In this research project the material removal and damage mechanisms in grinding of the silicon carbide fiber reinforced silicon carbide (SiC-SiC) ceramic matrix composite (CMC) using the smoothed particle hydrodynamics (SPH) modeling are investigated. SiC-SiC has excellent high temperature material properties. Thus, SiC-SiC is an ideal material for aircraft engine and power generation turbine applications. Critical targets regarding dimensional accuracy and surface integrity of SiC-SiC are reached with help of the grinding process. However, the material removal and damage mechanisms in grinding of SiC-SiC are insufficiently known, so that a prediction of the process result is not yet possible. Therefore, costly preliminary tests must be carried out. Modeling of SiC-SiC grinding is important to gain a fundamental understanding of the material removal and damage mechanisms.

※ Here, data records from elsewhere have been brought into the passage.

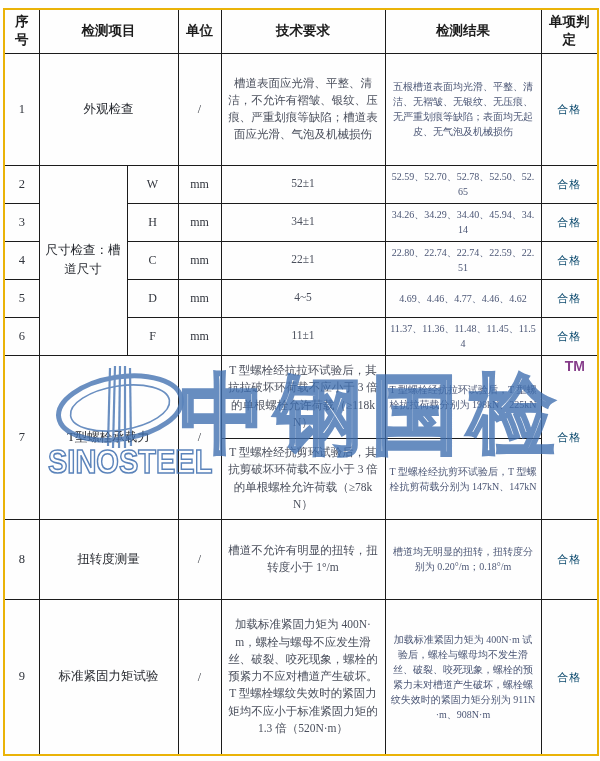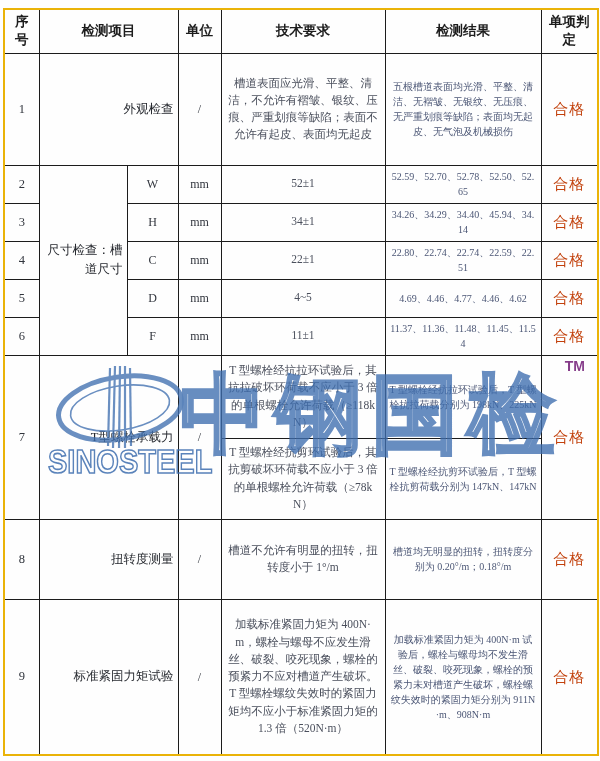--- a/index.html
+++ b/index.html
@@ -60,7 +60,7 @@
       <td class="seq">1</td>
       <td class="item" colspan="2">外观检查</td>
       <td>/</td>
-      <td class="req">槽道表面应光滑、平整、清洁，不允许有褶皱、银纹、压痕、严重划痕等缺陷；表面不允许有起皮、表面均无起皮</td>
+      <td class="req">槽道表面应光滑、平整、清洁，不允许有褶皱、银纹、压痕、严重划痕等缺陷；槽道表面应光滑、气泡及机械损伤</td>
       <td class="res">五根槽道表面均光滑、平整、清洁、无褶皱、无银纹、无压痕、无严重划痕等缺陷；表面均无起皮、无气泡及机械损伤</td>
       <td class="verdict">合格</td>
     </tr>

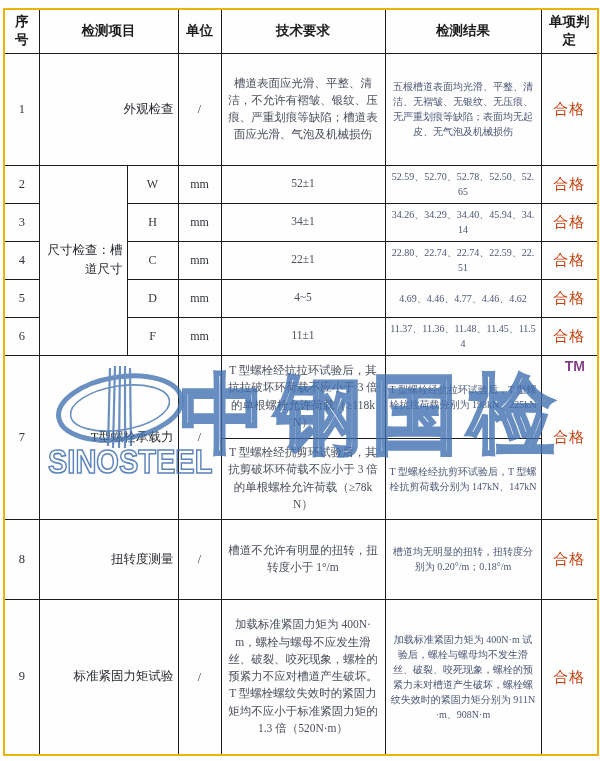--- a/index.html
+++ b/index.html
@@ -14,7 +14,7 @@
   td.req{font-size:11.5px;color:#4a4f5c;}
   td.res{font-size:10px;color:#4b5675;}
   td.verdict{font-size:15px;color:#c2410c;letter-spacing:1px;}
-  td.item{font-size:12.5px;color:#26292f;text-align:right;}
+  td.item{font-size:12.5px;color:#26292f;}
   td.seq{font-size:12.5px;}
 
   

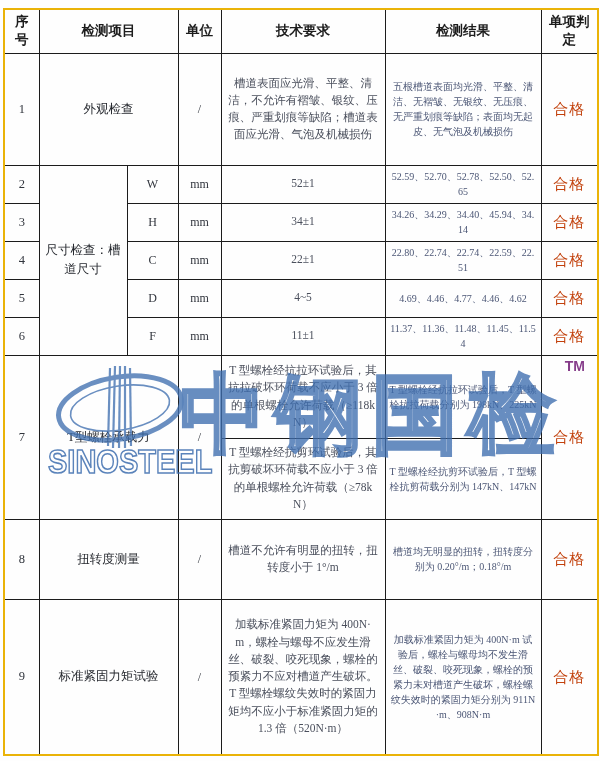--- a/index.html
+++ b/index.html
@@ -13,7 +13,7 @@
   tr.hdr td{font-weight:bold;font-size:13.5px;color:#1d1d1d;line-height:1.35;}
   td.req{font-size:11.5px;color:#4a4f5c;}
   td.res{font-size:10px;color:#4b5675;}
-  td.verdict{font-size:15px;color:#c2410c;letter-spacing:1px;}
+  td.verdict{font-size:11px;color:#0c4a6e;letter-spacing:1px;}
   td.item{font-size:12.5px;color:#26292f;}
   td.seq{font-size:12.5px;}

The large negative rake angle of the cutting edges, random orientation and distribution of abrasive grains, large strain and high strain rates, deformation and fracture of the SiC fiber, the fiber-matrix interface and the matrix made modelling of the SiC-SiC grinding technically challenging. The SPH-method, a mesh-free Lagrangian method to address large local distortions and grain-workpiece interaction, will be used to overcome these barriers.

本研究采用光滑粒子流体力学(SPH)模型研究了碳化硅纤维增强碳化硅陶瓷基复合材料(CMC)磨削过程中的材料去除和损伤机理。碳化硅-碳化硅具有优异的高温材料性能。因此，碳化硅是航空发动机和发电涡轮应用的理想材料。借助磨削工艺，达到了碳化硅-碳化硅的尺寸精度和表面完整性的关键指标。然而，对碳化硅-碳化硅磨削过程中的材料去除和损伤机理还不够清楚，因此还不可能对加工结果进行预测。因此，必须进行代价高昂的初步测试。建立了碳化硅-碳化硅磨削过程的数学模型，对于从根本上理解材料的去除和损伤机理具有重要意义。刀具刃口的大负前角、磨粒的随机取向和分布、大应变和高应变率、碳化硅纤维的变形和断裂、纤维-基体界面和基体的存在使碳化硅-碳化硅磨削的建模在技术上具有挑战性。SPH方法是一种无网格的拉格朗日方法，用于处理大的局部变形和颗粒-工件相互作用，将被用来克服这些障碍。